Here is how to repeat:
!wget -N https://kagapa.s3.ap-south-1.amazonaws.com/with_acor_N.oxt
!unzip -o ./with_acor_N.oxt
from spylls.hunspell import Dictionary
dictionary = Dictionary.from_files('./dicts/mr_IN')
#####
# Returns True
print(dictionary.lookup('मानवी'))
# This should not return anything because the word is correct
for suggestion in dictionary.suggest('मानवी'):
print(suggestion)
#####
# Returns False
print(dictionary.lookup('मान्वी'))
# Should return suggestions, but getting an error
for suggestion in dictionary.suggest('मान्वी'):
print(suggestion)
It works as expected using hunspell module.
#sudo apt-get install -y libhunspell-dev
#pip install python-dev
#pip install hunspell
import hunspell
spellchecker = hunspell.HunSpell(
"./dicts/mr_IN.dic",
"./dicts/mr_IN.aff",
)
spellchecker.spell('मानवी')
for suggestion in spellchecker.suggest('मानवी'):
print(suggestion)
spellchecker.spell('मान्वी')
for suggestion in spellchecker.suggest('मान्वी'):
print(suggestion)
What is the advantage of using spylls over hunspell?
Thanks for the details, I'll look into it!
What is the advantage of using spylls over hunspell?
If you just need to check spelling, I believe there is not much: maybe the fact that spylls
is pure Python and therefore can be installed where hunspell couldn't (some CI?), and can be hackable (looking into dictionary contents, into settings, etc.).
The goal of the project is to be readable and hackable, while (hopefully) repeating all hunspell's behavior.
Yes. I can see where it can be useful.
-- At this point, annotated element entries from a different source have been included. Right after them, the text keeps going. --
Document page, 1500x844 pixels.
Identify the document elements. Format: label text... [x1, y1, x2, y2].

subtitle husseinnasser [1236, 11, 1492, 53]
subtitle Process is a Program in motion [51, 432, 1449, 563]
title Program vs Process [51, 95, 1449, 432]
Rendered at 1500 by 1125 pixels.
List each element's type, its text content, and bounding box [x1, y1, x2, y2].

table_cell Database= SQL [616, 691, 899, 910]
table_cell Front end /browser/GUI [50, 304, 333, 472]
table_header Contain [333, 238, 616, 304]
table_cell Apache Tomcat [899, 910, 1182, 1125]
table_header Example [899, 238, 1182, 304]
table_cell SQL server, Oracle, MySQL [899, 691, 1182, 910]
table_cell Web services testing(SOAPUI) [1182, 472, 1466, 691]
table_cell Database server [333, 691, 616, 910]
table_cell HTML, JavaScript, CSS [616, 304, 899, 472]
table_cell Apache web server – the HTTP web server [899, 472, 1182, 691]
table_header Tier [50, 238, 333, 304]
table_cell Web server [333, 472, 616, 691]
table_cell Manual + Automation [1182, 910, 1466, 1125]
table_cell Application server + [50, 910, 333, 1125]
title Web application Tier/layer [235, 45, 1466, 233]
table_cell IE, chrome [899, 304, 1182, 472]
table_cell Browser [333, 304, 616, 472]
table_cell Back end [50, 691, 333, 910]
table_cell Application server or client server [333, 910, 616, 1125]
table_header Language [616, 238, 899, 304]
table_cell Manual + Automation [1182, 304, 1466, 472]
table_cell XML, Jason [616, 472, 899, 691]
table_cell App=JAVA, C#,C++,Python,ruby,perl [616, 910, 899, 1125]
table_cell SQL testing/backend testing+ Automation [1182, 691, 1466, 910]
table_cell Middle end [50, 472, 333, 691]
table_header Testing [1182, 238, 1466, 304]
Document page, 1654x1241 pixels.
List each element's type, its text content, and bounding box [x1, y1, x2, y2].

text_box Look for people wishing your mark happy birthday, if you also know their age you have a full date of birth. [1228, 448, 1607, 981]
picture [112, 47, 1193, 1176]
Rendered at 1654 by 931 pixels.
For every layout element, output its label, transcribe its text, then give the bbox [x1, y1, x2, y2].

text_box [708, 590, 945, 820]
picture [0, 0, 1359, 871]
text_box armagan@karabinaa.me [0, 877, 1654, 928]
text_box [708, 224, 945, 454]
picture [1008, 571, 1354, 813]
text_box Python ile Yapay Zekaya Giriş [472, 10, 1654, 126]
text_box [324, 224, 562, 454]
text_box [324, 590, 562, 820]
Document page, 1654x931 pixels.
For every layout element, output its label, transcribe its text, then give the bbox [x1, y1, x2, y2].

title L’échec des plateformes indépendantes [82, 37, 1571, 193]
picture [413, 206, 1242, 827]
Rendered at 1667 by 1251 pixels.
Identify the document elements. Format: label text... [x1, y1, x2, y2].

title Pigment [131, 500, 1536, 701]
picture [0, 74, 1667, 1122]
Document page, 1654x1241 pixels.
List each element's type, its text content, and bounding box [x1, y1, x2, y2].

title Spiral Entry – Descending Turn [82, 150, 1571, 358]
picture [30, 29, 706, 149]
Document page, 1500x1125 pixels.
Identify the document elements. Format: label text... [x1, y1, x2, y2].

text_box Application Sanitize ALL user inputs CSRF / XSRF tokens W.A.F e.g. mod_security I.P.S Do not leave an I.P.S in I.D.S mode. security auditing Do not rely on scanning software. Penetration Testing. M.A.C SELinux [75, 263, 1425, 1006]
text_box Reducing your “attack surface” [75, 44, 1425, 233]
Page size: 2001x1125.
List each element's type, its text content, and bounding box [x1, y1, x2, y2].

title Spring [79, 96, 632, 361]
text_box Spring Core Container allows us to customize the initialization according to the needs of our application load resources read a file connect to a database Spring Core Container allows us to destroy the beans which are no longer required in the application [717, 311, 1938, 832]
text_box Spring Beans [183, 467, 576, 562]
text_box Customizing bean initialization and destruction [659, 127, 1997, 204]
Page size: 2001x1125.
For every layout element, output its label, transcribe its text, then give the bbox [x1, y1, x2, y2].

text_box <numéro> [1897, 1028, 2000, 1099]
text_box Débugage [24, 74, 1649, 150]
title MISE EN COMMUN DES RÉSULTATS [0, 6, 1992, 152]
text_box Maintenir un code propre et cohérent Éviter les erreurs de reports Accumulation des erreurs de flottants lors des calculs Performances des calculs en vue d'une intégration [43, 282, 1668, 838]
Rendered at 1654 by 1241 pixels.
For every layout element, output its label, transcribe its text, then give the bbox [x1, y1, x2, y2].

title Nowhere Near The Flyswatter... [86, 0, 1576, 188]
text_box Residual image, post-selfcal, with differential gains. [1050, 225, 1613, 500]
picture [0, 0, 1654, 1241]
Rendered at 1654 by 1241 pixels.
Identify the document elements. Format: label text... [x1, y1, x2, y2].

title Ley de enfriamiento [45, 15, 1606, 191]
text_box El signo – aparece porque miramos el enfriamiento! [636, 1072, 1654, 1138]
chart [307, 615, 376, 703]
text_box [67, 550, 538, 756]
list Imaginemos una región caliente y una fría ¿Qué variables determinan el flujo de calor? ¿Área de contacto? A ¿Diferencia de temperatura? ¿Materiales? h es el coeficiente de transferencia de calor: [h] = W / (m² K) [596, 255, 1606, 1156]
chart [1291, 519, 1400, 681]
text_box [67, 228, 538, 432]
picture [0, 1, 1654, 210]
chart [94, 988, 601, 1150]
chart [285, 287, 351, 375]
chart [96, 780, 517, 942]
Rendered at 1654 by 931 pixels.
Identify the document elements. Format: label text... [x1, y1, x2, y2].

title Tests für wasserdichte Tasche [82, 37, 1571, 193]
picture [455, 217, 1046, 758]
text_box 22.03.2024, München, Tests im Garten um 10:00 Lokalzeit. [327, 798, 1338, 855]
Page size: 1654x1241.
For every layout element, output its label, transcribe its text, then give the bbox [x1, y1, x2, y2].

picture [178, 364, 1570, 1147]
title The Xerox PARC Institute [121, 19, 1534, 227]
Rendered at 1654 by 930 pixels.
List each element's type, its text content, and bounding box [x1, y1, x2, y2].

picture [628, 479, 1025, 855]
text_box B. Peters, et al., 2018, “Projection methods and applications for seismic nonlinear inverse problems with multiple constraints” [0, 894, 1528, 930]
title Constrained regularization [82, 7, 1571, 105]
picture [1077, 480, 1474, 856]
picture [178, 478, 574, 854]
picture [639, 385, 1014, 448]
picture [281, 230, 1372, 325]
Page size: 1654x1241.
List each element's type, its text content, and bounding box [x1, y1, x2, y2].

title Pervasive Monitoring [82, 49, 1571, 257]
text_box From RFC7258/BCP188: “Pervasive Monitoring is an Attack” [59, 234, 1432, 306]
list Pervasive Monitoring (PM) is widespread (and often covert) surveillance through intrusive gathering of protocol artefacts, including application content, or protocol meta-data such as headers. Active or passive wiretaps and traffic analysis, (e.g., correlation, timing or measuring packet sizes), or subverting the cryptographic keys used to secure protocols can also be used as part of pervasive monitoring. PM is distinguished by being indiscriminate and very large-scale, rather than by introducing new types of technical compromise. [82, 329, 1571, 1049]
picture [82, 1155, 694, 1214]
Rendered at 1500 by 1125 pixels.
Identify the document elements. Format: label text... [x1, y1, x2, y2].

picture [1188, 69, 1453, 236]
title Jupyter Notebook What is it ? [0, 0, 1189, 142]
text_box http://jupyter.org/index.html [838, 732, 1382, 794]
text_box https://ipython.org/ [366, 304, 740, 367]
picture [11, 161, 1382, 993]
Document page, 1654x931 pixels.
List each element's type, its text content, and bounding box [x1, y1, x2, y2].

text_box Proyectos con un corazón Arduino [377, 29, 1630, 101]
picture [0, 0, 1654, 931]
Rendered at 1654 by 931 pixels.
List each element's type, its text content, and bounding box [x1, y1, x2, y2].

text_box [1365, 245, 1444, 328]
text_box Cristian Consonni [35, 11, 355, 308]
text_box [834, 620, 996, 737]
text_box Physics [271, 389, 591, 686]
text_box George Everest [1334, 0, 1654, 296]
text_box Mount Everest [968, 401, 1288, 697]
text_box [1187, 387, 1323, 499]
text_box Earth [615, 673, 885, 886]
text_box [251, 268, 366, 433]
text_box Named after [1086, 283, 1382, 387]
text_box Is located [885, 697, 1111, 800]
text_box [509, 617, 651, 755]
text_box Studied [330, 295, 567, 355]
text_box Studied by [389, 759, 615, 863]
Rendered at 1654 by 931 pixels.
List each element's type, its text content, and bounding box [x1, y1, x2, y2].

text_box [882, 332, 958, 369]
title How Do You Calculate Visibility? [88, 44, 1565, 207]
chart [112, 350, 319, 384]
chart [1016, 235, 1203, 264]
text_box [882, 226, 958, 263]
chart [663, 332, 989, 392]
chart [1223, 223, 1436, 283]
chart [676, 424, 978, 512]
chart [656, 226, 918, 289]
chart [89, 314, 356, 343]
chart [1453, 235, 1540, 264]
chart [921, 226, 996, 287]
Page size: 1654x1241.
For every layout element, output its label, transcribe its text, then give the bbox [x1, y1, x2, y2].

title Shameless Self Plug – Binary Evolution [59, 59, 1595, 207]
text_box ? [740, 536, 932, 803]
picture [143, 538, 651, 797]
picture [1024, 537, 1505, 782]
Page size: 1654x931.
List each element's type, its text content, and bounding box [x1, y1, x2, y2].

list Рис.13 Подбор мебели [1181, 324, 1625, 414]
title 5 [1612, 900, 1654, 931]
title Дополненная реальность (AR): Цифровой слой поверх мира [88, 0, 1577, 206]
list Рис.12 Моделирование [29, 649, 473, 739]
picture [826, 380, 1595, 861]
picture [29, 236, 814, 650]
For e.g. someone can resolve this bug...
https://github.com/hunspell/hunspell/issues/497
If I can nest more than 2 levels of affix rules, it will be helpful.
Type error is fixed in master
, thanks for noticing!
for suggestion in dictionary.suggest('मान्वी'):
print(suggestion)
# Now prints:
# मानवी
# मानावी
As for whether the suggestions should be printed for the already correct word, I prefer to keep it simple. It is just as easy for client code to check "whether it is correct", and printing suggestions for correct word might be considered a useful functionality, too (print words similar to this one).
Hunspell module returns these 4 suggestions. While spylls return only 2
मानावी
मान्यवर
मान्यही
मानव्य
One word "मानावी" is common in both. The word returned by spylls "मानवी" is not there in hunspell. Can you guess the reason?
मानावी
मानवी
As a matter a fact, the word that is there in spylls and not in hunspell 'मानवी' is the correct expected word! I will like to know how this has been achieved.
I will like to know how this has been achieved.
That's an interesting one :) Most of the algorithms in the original Hunspell work well and tested with 1- or 2-byte characters. As Marathi chars are 3-byte, some of the Hunspell's internals fallback to "default" (almost "random") mode, including n-gram-based suggestion (word distance similarity). Due to Python's excellent Unicode support, spylls don't have this limitation. So, the algorithms are the same, they are just working more correctly with 3-byte chars.
It works for some words but getting error in case of others.